Task details> Reproduce each line of the following material exactly, omitting the images.

Given information section start

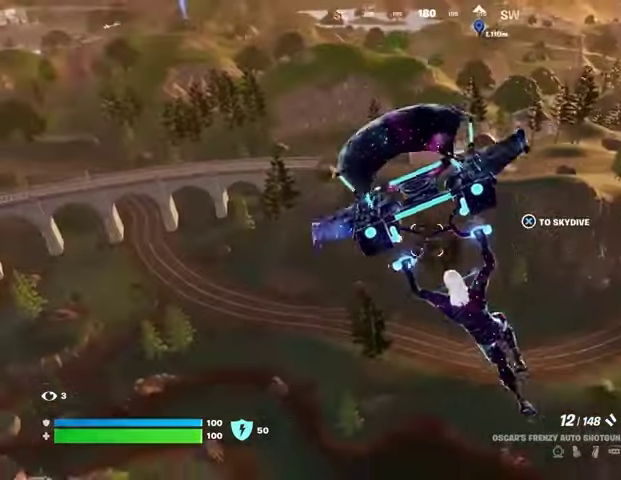
{"buttons": [], "left_stick": "up", "right_stick": "up-left", "events": [[300, "left_stick", "up"], [500, "right_stick", "up-left"]]}
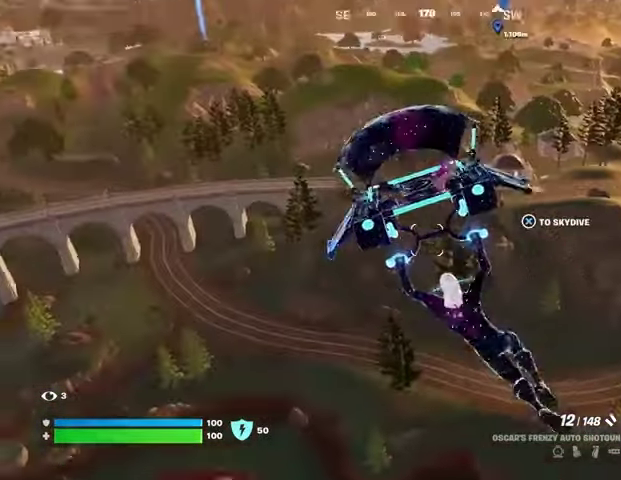
{"buttons": [], "left_stick": "up", "right_stick": "center", "events": [[67, "right_stick", "center"]]}
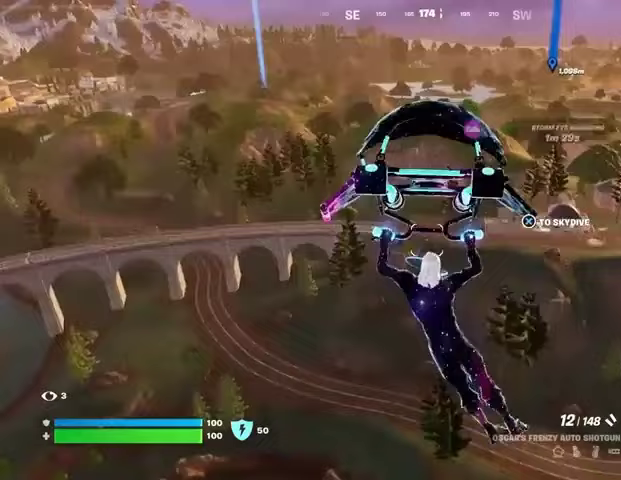
{"buttons": [], "left_stick": "up", "right_stick": "center", "events": []}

Given information section end

Final answer>
{"buttons": [], "left_stick": "up", "right_stick": "up-left", "events": [[300, "left_stick", "up"], [500, "right_stick", "up-left"]]}
{"buttons": [], "left_stick": "up", "right_stick": "center", "events": [[67, "right_stick", "center"]]}
{"buttons": [], "left_stick": "up", "right_stick": "center", "events": []}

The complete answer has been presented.